A couple weeks ago I was getting my hair cut at our downtown barbershop in Westerly, RI. I had opted for my usual barber and was having one of our normal conversations about travel, missions, and following Jesus in different cultures. Suddenly, the barber at the neighboring chair piped in, “Where are you going? Mozambique? Is that really safe?!?” Surprised, that he was even listening to us, I answered hastily something about it was not necessarily safe in many places that I went, but the people I am generally visiting are interested in keeping me alive and well. So I have a higher degree of confidence in my well-being than many might in those regions.
Later, I reflected on how his question demonstrates a lot of our perspectives when making decisions about doing what God calls us to do. It makes sense to me that in this world with twenty-four hour access to news and entertainment about war, disease, crime, natural disasters, and terrorism, that we become preoccupied with our safety. We are reminded all the time that this world is truly not a safe place, and has not been since Eden. Living has been a terminal condition for pretty much everyone who has come before us. Also, our default setting seems to be positioned towards self-preservation, so it is not surprising that when we consider our actions, our first inclination is to heavily load the scales of our choices away from danger.

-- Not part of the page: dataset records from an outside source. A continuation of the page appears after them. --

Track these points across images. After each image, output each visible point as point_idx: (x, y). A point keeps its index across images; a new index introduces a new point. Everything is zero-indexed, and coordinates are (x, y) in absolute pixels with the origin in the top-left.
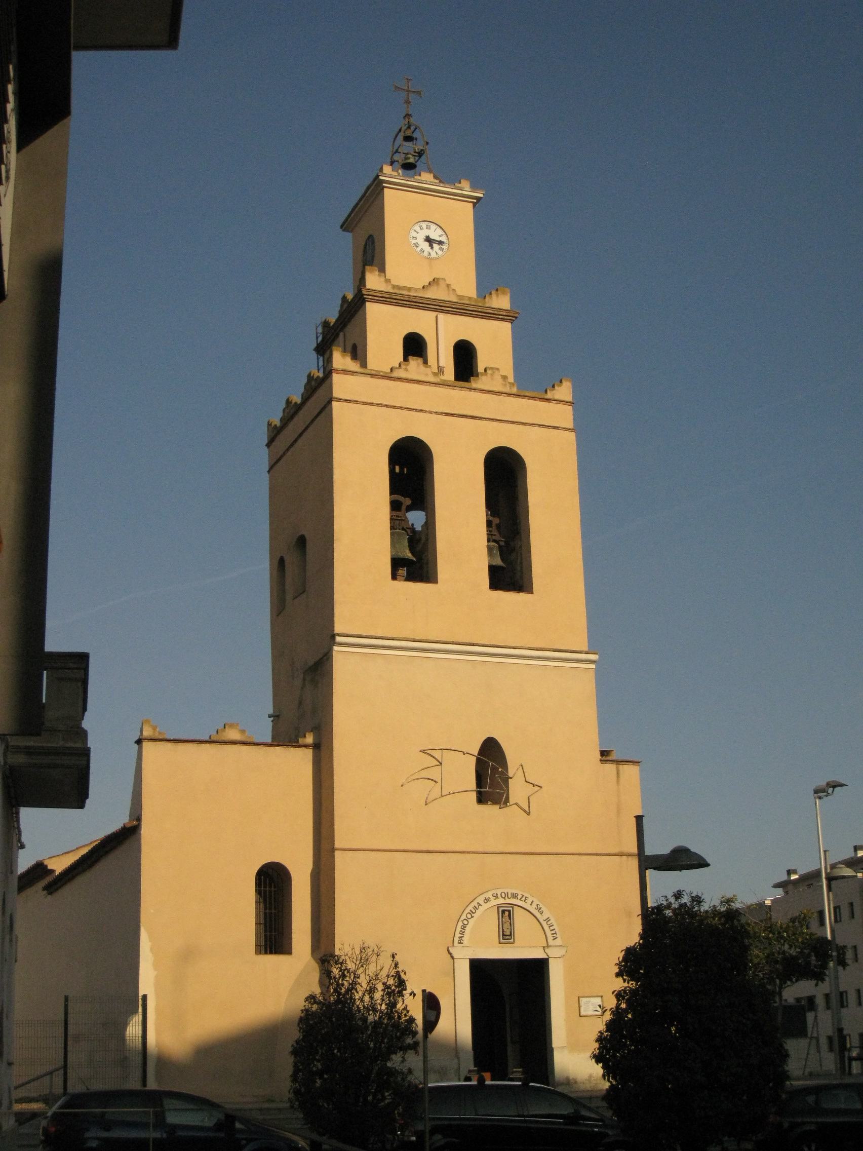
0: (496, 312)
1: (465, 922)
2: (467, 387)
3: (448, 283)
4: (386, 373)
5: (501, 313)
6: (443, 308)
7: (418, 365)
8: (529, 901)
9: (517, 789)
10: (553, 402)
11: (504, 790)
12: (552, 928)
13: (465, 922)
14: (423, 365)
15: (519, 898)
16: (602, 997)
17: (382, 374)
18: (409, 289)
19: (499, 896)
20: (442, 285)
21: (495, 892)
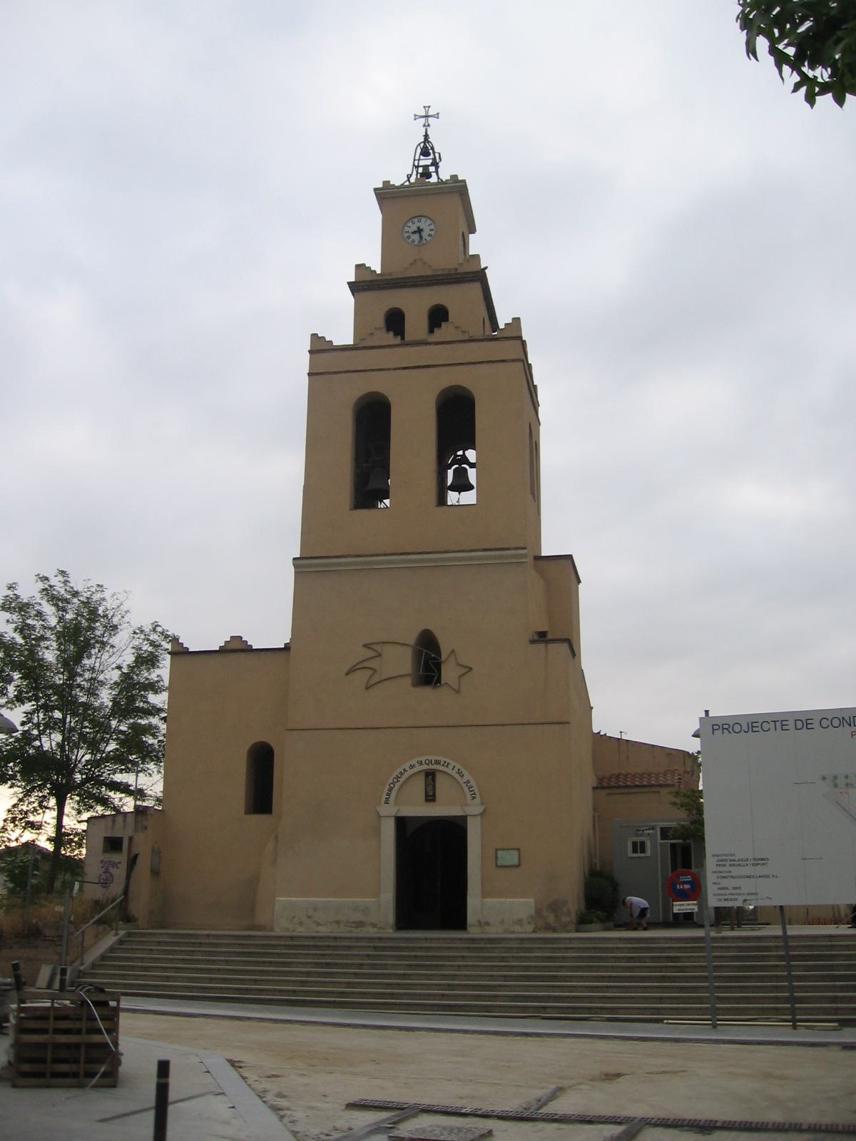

The problem with that attitude is, as new creations in Christ Jesus, we are instructed to not worry or be concerned with the troubles of this world. We are called to have a peace that is beyond this world’s understanding. Our choices are to be skewed towards sacrifice and love for others — not the love of our own flesh. God is to be the source of our confidence. We are to be cognizant, through constant communion with Him, that He is there to guide and protect us because He loves us as a good father loves his little children.
As it turned out, this weekend our pastor pointed out that the passage of scripture in Matthew 11 regarding taking on Jesus’ yoke followed several instances in scripture of people being confused or fearful. He noted that if we are yoked with Jesus, we have Christ both guiding our direction and sharing the burden with us. Therefore, walking with Him should give us a great sense of security regardless of the road ahead or struggles we face.
As usually happens, as soon as I left the barbershop, the response I wished I had said came to mind. Though it is probably roughly a quote from some missionary or minister that I cannot identify at this time, it really fit what I was feeling. I wanted to rewind and say to him, “I am more afraid of living a life where I am not being obedient to God’s call, than the danger of turning my back to Him and living in an illusion of security where I am responsible for protecting myself alone.” Now that I am beginning to understand who is ultimately in charge of this world, I am simply not brave enough to reject Him and try to cling to and protect this temporary life on my own. This does not mean I will never get concerned or will not find myself clinging to the life I have placed back into His hands. To quote 2 Timothy 1:12 and the Daniel Whittle hymn, “I know whom I have believed, and am persuaded that He is able to keep that which I have committed unto him against that day.” Or at least with the Holy Spirit’s help we can strive for minds and hearts that flow in that direction.